Randall Miller and Jody Savin, the team behind 2007’s Bottle Shock, are developing an untitled project about the punk scene in New York’s famed CBGB nightclub. Founded by Hilly Kristal in 1973, the club was originally intended to feature its namesake musical styles, but became a forum for American punk and New Wave bands like Ramones, Misfits, Television, the Patti Smith Group, Mink DeVille, The Dead Boys, The Dictators, The Fleshtones, The Voidoids, The Cramps, Blondie, The Shirts, and Talking Heads. In later years, it would mainly become known for Hardcore punk with bands such as Agnostic Front, Bad Brains, Murphy’s Law, Cro-Mags, Warzone, Gorilla Biscuits, Sick of It All, and Youth of Today performing there. CBGB has since become the stuff of legend and is widely acknowledged as an iconic place in music history until the club closed in October 2006 with Patti Smith performing the last show. The currently untitled film will “center on the real-life story of Hilly Kristal’s CBGB club and its impact on the underground music scene.” Savin will direct and co-write with Miller. Both are set to produce through their indie banner Unclaimed Freight Prods.

“This is a film about an era of music, about a place that I hung out at in New York in the early ’80s and about an unsung champion of new music,” Savin said.

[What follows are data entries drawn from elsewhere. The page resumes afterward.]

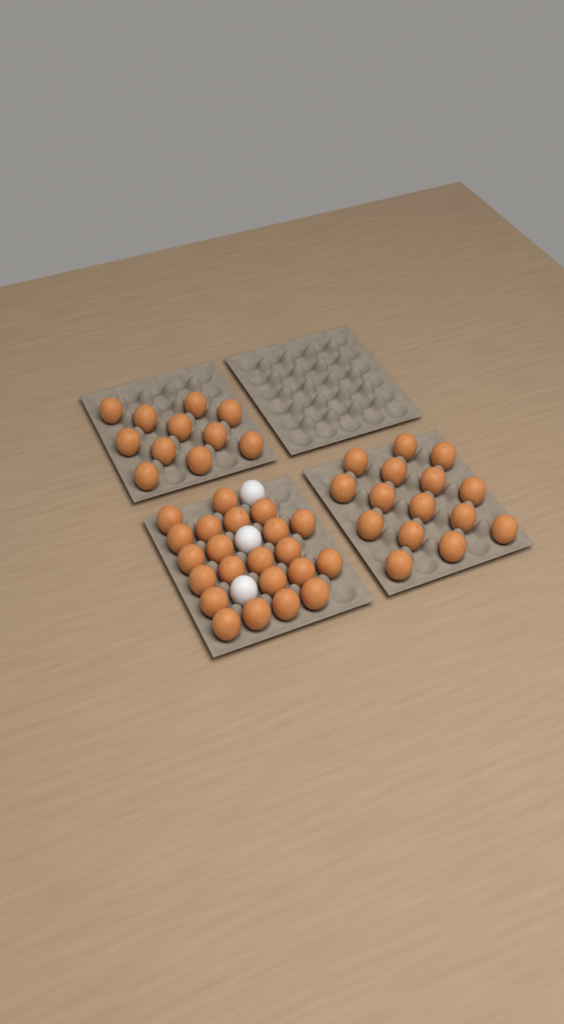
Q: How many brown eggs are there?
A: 48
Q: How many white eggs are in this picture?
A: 3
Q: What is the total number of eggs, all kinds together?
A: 51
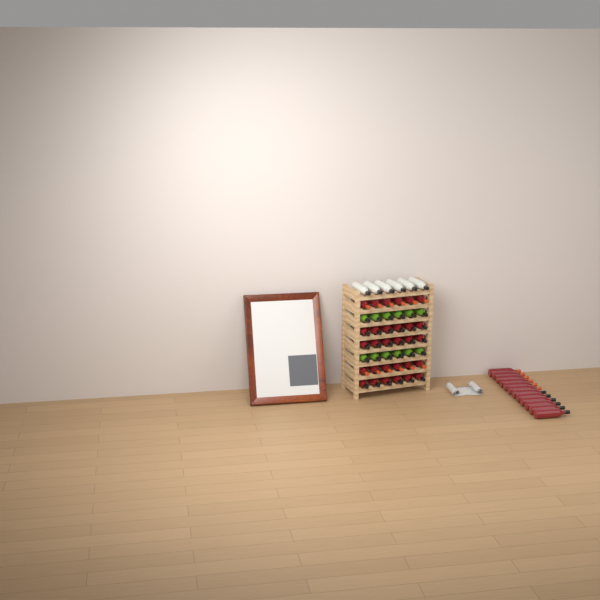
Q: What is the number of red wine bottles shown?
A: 42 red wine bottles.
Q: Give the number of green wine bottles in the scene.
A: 12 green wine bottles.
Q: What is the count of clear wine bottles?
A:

Miller added: “(Jody) knows everything I do as a filmmaker, but she adds a love for New York and an ear for this time and place.

If there is a partnership that music and movie lovers should be on the look out for, it is most certainly Miller and Savin. The duo also are also teaming up with Brad Rosenberger on the music biopic “The Drummer: The Story of Dennis Wilson of the Beach Boys.”

Listeners of the Sound On Sight podcast know these two films are right up our alley and we will be sure to keep a close eye on any other details that emerge.